Random Forest prevents this issue from happening most of the time. By creating random subsets of the features and building smaller trees using these subsets, Random Forest algorithm can maintain a high level of accuracy without suffering from the overfitting problem.

Disadvantages of Random Forest

Despite its numerous advantages, Random Forest also has some disadvantages. It surely does a good job at classification but not as good for regression problem as it does not give precise continuous nature prediction. In case of regression, it doesn’t predict beyond the range in the training data, and that they may over-fit data sets that are particularly noisy.

Another limitation of Random Forest is that it can feel like a black box approach for a statistical modelers we have very little control on what the model does. You can at best try different parameters and random seeds.

Complexity and Resource Consumption

Random Forest creates a lot of trees (unlike only one tree in case of decision tree) and combines their outputs. By default, it creates 100 trees in Python sklearn library. To do so, this algorithm requires much more computational power and resources. On the other hand, the model takes a lot of time to train as compared to decision trees.

Moreover, due to the ensemble of decision trees, it also requires more computational resources for training and predicting both. This algorithm is fast to train, but quite slow to create predictions once trained. More accurate ensembles require more trees, which means using the model becomes slower.

Applications of Random Forest

Random Forest algorithm is widely used in different fields such as banking, stock market, medicine and e-commerce. In Banking it is used for example to detect customers who will use the bank’s services more frequently than others and repay their debt in time. In this case, data scientists use results of random forest algorithm prediction to analyze the behavior of customers.

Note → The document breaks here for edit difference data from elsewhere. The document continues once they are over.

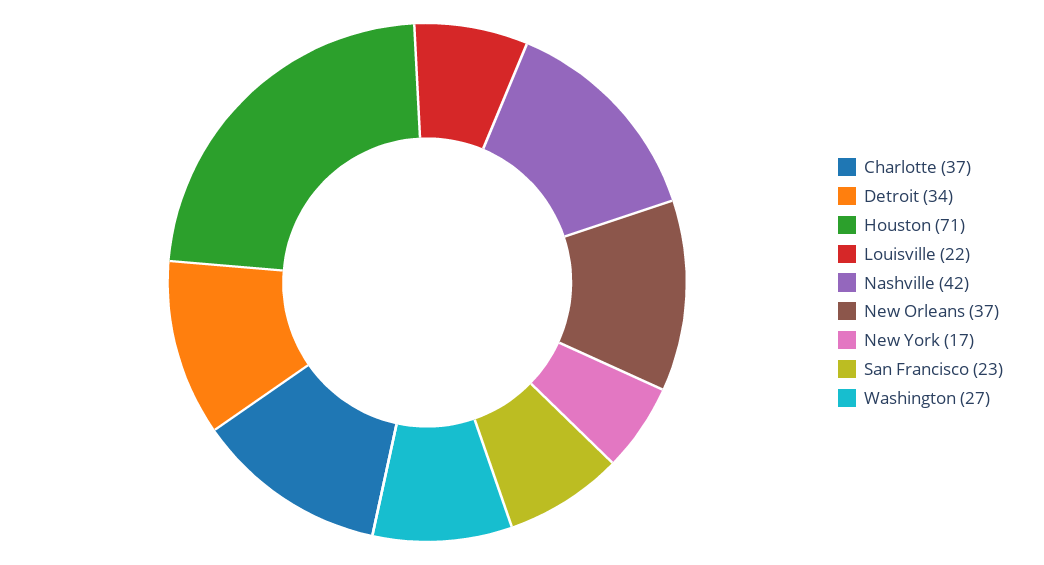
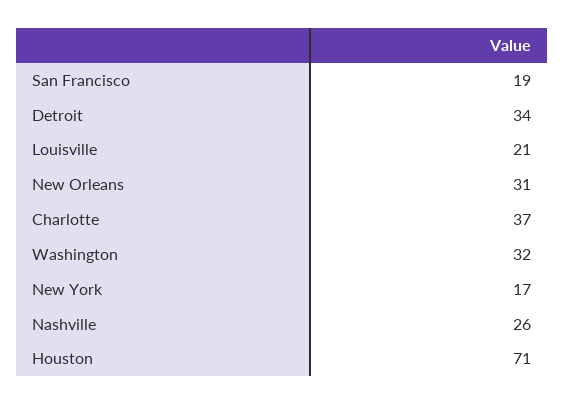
  {
    "Charlotte": 37,
    "Detroit": 34,
    "Houston": 71,
-   "Louisville": 22,
+   "Louisville": 21,
-   "Nashville": 42,
+   "Nashville": 26,
-   "New Orleans": 37,
+   "New Orleans": 31,
    "New York": 17,
-   "San Francisco": 23,
+   "San Francisco": 19,
-   "Washington": 27
+   "Washington": 32
  }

In finance, it is used to determine a stock’s behaviour in the future. In the healthcare sector, it is used to identify the correct combination of components in medicine and to analyze a patient’s medical history to identify diseases. And lastly, in e-commerce, Random Forest is used to determine whether a customer will actually like the product or not.

Real World Examples

One of the most prominent applications of Random Forest is Aircraft Engine Fault Diagnosis. Data scientists at NASA used Random Forest to determine the remaining useful life of aircraft engines. They used sensor data to predict when an aircraft engine would fail in the future so that maintenance could be planned ahead.

Another interesting application is in the field of genetics, where Random Forest was used for predicting disease status based on DNA sequence data. It was found to be very effective in identifying the most important sequences and it has been suggested that the method could be used to predict disease risk in future studies.

Conclusion

Random Forest is a powerful algorithm in machine learning. It can solve both type of problems i.e., classification and regression and does a decent estimation at both fronts. One of the big problems in machine learning is overfitting, but most of the time this won’t happen that easy to a random forest classifier. That’s because if there are enough trees in the forest, the classifier won’t overfit the model.

The algorithm is parallelizable, meaning that we can split the process to multiple machines to run. This results in faster computation time. Despite the fact that it takes a lot of computation power and resources, considering the model performance, it’s worth trying it on your data set.